With Troilus and Criseyde and the Canterbury Tales Chaucer inaugurates the English novel ; and, moreover, the Great Tradition of it. In these two great dramatic-poetic novels we see the English novel actually in being, with the characteristics of our eighteenth and nineteenth-century masterpieces. Chaucer's preoccupations here are those of the great novelists. He explores the theme of the individual's relation to the society in which he lives; launches the comedy of the clash of character and the conflict of interest and motives; and shows the comic and ironic effects obtainable from the class distinctions felt by the newly emerged bourgeoisie associated with the growth of town life and of the trades and commerce (the Wife of Bath is the new bourgeois wife asserting her independence).

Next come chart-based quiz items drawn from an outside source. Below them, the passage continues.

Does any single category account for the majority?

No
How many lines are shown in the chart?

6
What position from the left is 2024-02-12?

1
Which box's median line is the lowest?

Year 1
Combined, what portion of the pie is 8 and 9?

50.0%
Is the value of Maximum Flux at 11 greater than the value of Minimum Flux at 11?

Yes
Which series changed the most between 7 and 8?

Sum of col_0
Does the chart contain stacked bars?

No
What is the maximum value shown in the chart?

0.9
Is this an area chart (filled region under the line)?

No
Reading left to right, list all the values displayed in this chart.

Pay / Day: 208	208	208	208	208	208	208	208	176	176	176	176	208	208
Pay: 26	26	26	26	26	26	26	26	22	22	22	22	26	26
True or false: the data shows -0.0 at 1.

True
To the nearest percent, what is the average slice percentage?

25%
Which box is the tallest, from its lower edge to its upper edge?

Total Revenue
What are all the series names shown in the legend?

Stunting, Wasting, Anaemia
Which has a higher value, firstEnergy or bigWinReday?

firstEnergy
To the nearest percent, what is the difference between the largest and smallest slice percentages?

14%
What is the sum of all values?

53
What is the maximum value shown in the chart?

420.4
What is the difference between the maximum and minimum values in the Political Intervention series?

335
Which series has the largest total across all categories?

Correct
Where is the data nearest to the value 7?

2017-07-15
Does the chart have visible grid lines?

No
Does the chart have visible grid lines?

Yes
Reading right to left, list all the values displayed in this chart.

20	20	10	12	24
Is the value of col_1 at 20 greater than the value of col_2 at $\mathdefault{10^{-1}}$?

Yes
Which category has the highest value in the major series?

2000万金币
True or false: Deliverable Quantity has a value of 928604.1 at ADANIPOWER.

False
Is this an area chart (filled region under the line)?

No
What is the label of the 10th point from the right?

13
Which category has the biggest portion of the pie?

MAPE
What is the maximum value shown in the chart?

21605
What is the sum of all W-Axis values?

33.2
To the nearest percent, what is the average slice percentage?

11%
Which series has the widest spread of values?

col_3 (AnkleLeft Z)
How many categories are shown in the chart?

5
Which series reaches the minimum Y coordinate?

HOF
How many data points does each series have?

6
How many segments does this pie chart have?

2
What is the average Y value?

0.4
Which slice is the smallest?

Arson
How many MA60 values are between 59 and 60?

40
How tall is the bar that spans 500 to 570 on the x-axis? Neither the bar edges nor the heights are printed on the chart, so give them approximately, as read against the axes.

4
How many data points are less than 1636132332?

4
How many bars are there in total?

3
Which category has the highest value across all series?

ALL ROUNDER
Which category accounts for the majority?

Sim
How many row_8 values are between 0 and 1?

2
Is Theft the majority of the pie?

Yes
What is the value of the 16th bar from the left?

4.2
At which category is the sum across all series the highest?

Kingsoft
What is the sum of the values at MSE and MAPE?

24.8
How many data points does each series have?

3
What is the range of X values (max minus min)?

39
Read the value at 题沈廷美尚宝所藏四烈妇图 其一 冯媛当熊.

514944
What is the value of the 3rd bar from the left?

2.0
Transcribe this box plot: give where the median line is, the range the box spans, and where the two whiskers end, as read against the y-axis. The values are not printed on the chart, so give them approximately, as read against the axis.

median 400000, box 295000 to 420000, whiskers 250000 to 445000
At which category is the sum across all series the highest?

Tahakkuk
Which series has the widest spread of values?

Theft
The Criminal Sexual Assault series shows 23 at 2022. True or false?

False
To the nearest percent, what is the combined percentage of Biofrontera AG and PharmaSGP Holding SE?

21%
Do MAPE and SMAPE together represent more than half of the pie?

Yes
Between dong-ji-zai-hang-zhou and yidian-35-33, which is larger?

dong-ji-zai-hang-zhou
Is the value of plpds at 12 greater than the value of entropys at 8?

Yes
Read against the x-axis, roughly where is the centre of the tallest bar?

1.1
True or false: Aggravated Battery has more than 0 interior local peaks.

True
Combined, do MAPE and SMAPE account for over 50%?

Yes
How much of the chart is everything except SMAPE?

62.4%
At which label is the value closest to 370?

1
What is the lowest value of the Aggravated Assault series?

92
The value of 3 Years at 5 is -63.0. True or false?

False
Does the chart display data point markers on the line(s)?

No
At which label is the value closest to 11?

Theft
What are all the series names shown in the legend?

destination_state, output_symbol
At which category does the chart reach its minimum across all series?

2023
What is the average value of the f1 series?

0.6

He observes, as do Jane Austen and George Eliot, the changes in manners and outlook between the older generation and the new—between the Knight and his son, and Franklin and his—and, like them he develops to the highest artistic level what is only in an elementary form elsewhere in his contemporaries (in the play-cycles and Langland) the kind of characterization which distinguishes the English novel from Bunyan to Henry James—characters which, while exquistely realistic in detail, are morally and socially typical.
According to Saintsburry, Chaucer's tolerant, not in the least cynical, observation and relish of humanity gave him a power of representing it, which has been rarely surpassed in any respect save depth. It has been disputed whether this power is rather that of the dramatist or that of the novelist, a dispute perhaps arguing a lack of the historic sense. In the late sixteenth or early seventeenth century, Chaucer would certainly have been the one, and in the mid-nineteenth the other. It would be most satisfactory could we have his work in both avatars. But what we have contains the special qualities of both crafstsmen in a certain stage of development, after a fashion which certainly leaves no room for grumbling. The author has, in fact, set himself a high task by adopting the double system above specified, and by giving elaborate descriptions of his personages before he sets them to act and speak up to these descriptions. It is a plan which, in the actual drama and the actual novel, has been found rather a dangerous one. But Chaucer discharges himself victoriously of his liabilities. And the picture of life which he has left us has captivated all good judges who have given themselves the very slight trouble necessary to attain the right point of view, from his own day to this.